Yesterday afternoon, medication incidents related to drug allergy were high on the agenda in my hospital, where people discussed the ways to curb the incidents of giving ampicillin (by mistake) to patients with known allergy to penicillin, for example. To my open-mouthed astonishment the Prime Minister proposed to stop keeping antibiotics at all the medical wards. This courageous move would theoretically force the doctors to prescribe and order medication from the pharmacy, which then scrutinizes the allergy list before sending the drugs to the medical wards. That being the case, you might ponder, it should help to save life. Great move? Let's step back and think. Think of the thorny delay in getting the antibiotic for an elderly hospitalized for pneumonia, in particular with the really long "boarding time" for our patients waiting for a bed in the emergency room nowadays. Of every 100 patients with pneumonia and delayed administration of antibiotic (say, after four hours), an extra patient will die, according to numerous published studies. Such inherent risk of delayed drug administration, as you can see, looms large as compared to the woefully meager benefit in double-checking the drug allergy by another human. I cannot help thinking about the metaphor of denying young people the availability of condom merely "for the sake of safety."

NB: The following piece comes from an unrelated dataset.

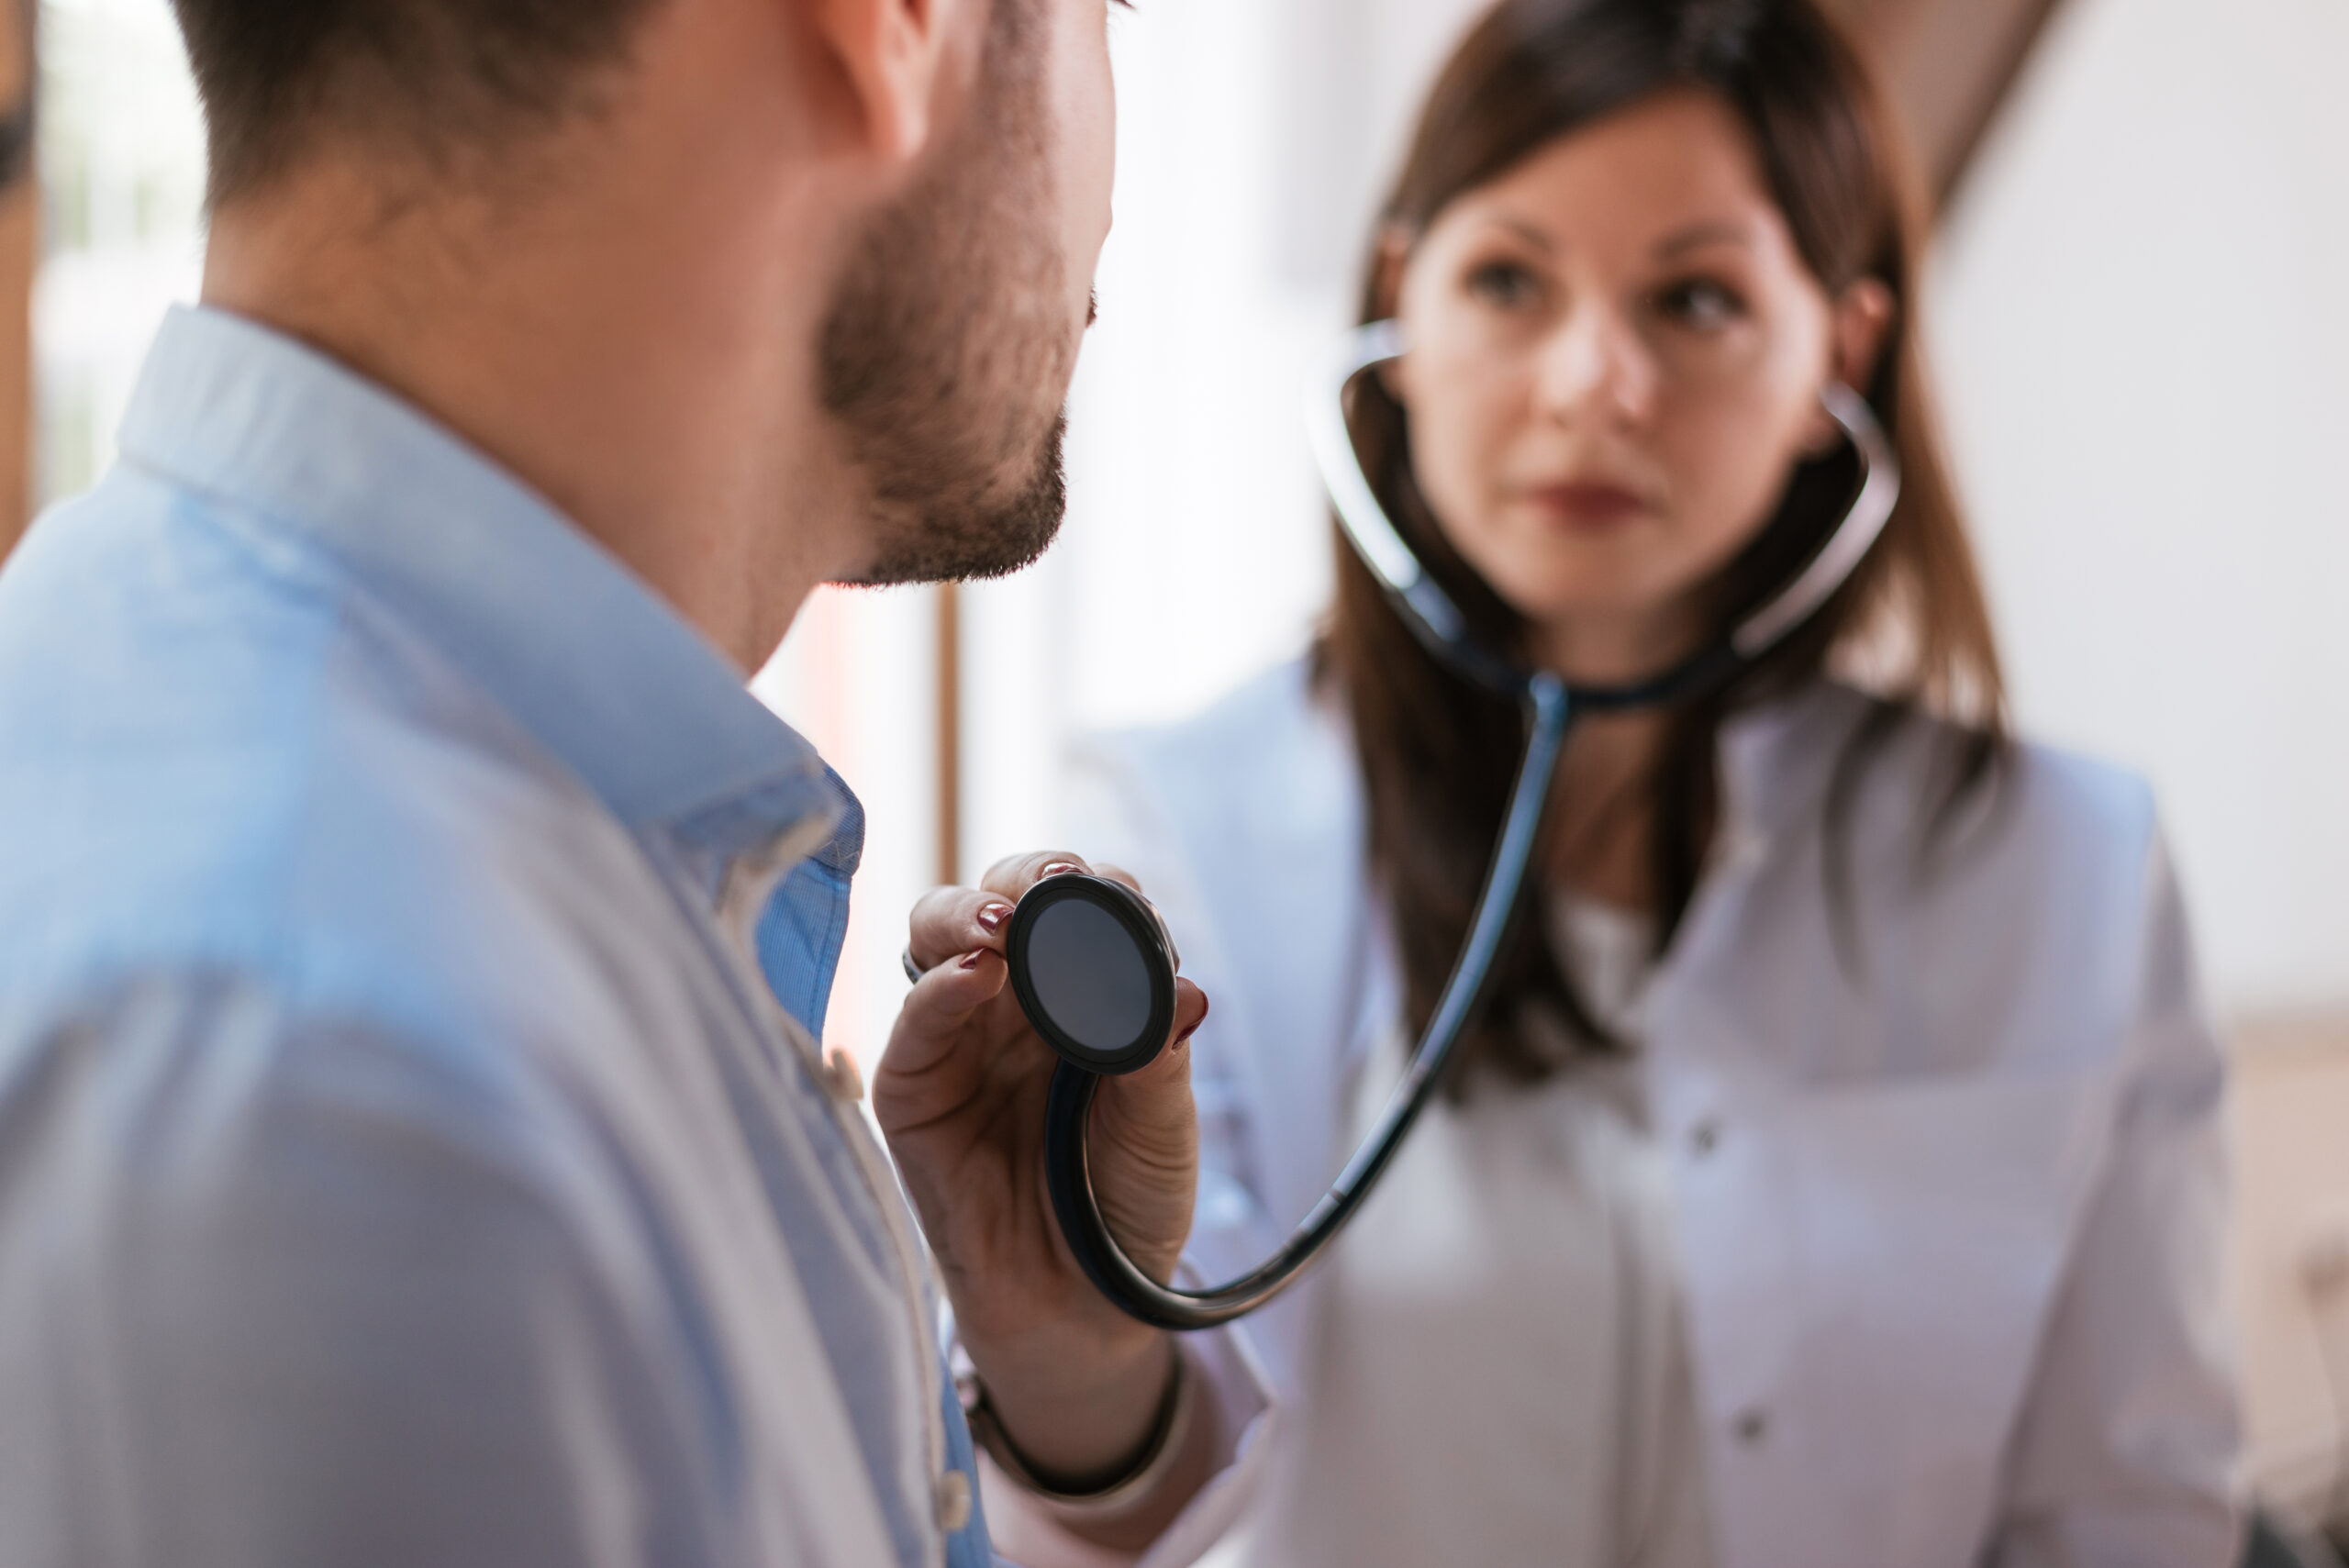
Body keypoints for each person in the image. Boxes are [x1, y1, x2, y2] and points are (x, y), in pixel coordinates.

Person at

Alas, intuition (or hysteria, if you wish to call it) gone awry defeats rationality.

Wednesday, June 11, 2008

Reading

Should doctors or medical students read more literature? No, I am not referring to medical literature published in the New England Journal of Medicine here, but literacy reading in the area of humanities.

This question comes to my mind partly because I am currently reading Ian McEwan’s novel about a neurosurgeon who knows literally nothing outside the lens of his dissecting microscope within the operating theatre. His tale helps shed light on the mess of a doctor's life immersed in a universe of Latin and Greek names (running through the big list of items, alas, like hippocampus, abducens nerve, amygdala, globus pallidus, blah, blah, blah) and many many corporeal facts.

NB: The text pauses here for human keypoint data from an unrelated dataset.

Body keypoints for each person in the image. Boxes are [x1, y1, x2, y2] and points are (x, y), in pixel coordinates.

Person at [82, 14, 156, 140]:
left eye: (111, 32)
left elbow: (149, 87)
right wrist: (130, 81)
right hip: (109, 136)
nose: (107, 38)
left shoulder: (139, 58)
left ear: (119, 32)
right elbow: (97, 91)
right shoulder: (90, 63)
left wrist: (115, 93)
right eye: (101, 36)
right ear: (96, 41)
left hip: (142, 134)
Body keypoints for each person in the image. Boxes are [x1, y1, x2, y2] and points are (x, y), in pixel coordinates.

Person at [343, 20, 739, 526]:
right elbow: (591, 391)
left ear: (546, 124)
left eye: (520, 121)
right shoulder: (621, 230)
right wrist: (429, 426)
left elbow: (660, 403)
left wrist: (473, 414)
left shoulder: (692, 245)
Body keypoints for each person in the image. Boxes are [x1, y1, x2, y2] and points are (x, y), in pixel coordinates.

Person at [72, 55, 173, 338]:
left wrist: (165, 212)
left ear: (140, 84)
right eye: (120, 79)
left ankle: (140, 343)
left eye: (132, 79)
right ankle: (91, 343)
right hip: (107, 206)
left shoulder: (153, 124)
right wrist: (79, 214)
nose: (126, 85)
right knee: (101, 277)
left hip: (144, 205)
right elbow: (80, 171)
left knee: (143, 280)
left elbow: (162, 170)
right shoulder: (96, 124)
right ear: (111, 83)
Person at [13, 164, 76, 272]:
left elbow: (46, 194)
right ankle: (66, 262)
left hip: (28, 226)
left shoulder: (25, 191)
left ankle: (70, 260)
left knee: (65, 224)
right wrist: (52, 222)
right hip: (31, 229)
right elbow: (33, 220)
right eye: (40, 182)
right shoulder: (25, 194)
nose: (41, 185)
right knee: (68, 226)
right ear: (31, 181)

Not long ago, I heard about a medical doctor taking a three-month sabbatical to sit on an island in the Mediterranean and do very little more than reading novels. Does art really make people better doctors? Or is it too big a claim? Good question. Indeed, there is nowadays growing enthusiasm in accepting the value of arts and humanities in medicine. The public might soon want an educated doctor – someone who masters the requisite clinical skills and superb knowledge in anatomy, but also the talent to read a patient as a real human being with thoughts and emotions. Go and quiz the medical students the antidotes for opioid or benzodiazepine overdose, and most of them might be able to give you the answers. As for the pain pathway, some nose-to-the-grindstone students might even lecture you on the mu receptor. So, why bother the extra reading? If there is something doctors can learn from novels in particular, then perhaps it is the compassionate judgment. At the very least, a doctor needs to care (or bother, whatever you call it) in order to sense that a human is in pain. This, I must agree, can be learnt a whole lot more from a novel than from the Harrison’s Principles of Internal Medicine.

Thursday, June 5, 2008

Urine

I was struck by how often the book Saturday by Ian McEwan led to revelations. Pearls are found throughout the story of a day in the life of Henry Perowne, a neurosurgeon and his minute-to-minute thoughts in reaction to those events.

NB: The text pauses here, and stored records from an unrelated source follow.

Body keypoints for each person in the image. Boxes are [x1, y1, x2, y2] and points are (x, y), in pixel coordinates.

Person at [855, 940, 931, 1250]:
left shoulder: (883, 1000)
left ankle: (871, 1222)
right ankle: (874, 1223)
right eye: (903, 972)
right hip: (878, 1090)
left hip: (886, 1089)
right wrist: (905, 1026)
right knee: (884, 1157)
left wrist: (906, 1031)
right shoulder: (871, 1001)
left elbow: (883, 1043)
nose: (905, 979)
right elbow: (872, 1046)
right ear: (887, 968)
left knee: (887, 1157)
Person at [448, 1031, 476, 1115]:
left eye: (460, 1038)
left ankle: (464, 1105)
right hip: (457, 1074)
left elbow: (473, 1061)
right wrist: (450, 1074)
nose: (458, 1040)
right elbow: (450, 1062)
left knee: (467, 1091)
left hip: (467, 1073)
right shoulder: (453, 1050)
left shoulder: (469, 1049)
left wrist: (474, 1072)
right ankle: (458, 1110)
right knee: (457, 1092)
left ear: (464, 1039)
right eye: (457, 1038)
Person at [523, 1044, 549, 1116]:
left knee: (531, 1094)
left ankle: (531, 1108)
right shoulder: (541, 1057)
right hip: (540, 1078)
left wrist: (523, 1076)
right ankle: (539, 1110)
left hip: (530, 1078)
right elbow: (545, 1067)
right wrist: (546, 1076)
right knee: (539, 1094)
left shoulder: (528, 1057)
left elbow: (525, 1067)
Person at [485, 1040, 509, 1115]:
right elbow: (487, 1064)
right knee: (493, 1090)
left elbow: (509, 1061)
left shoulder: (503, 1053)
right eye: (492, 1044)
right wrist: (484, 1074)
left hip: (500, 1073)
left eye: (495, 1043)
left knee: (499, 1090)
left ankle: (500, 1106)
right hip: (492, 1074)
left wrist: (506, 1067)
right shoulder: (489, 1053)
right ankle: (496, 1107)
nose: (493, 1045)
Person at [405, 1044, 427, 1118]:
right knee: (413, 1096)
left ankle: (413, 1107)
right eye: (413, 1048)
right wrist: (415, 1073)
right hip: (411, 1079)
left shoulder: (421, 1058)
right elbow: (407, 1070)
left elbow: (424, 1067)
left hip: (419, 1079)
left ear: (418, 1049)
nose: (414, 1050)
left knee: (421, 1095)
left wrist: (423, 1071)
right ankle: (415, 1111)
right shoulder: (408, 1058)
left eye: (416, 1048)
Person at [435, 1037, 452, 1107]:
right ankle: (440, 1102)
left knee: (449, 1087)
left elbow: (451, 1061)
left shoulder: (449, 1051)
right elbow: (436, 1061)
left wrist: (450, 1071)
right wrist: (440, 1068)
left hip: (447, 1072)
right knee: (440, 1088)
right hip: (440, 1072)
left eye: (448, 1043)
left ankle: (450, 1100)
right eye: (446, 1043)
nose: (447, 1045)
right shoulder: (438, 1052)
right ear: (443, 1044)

One startling story is about the neurosurgeon's thought whilst flushing the loo, when he remembered a magazine lying around in the operating suite coffee room. At least one molecule of his own urine will at some time fall on him one day as rain, according to an article in that magazine. The numbers say so, by statistical probabilities, I presume. This reminded Henry Perowne the famous nostalgic lyrics "We'll meet again, don't know where, don't know when."

So, my hat's off, not to greet my own molecule of raindrops, but to the life lesson taught by this story. The lesson for the rest of us is pretty obvious. Think again, if it is really the case that someday somewhere we will meet again the one we appreciate as well as the ones whom we don't like, we might be able to treat everyone of them in an equal manner, and with love.